◆ **PROBLEM REQUIREMENTS**:
The entries below are to be printed again word for word.

*** PROVIDED DATA ***

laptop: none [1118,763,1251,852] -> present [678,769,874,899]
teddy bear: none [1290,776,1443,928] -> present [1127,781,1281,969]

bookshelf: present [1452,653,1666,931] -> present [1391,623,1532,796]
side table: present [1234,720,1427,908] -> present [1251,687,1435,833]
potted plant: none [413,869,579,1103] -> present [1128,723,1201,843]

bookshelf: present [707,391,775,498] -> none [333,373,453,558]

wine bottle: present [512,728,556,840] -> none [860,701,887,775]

*** End of PROVIDED DATA ***

◆ **SOLUTION TO THE PROBLEM**:
laptop: none [1118,763,1251,852] -> present [678,769,874,899]
teddy bear: none [1290,776,1443,928] -> present [1127,781,1281,969]

bookshelf: present [1452,653,1666,931] -> present [1391,623,1532,796]
side table: present [1234,720,1427,908] -> present [1251,687,1435,833]
potted plant: none [413,869,579,1103] -> present [1128,723,1201,843]

bookshelf: present [707,391,775,498] -> none [333,373,453,558]

wine bottle: present [512,728,556,840] -> none [860,701,887,775]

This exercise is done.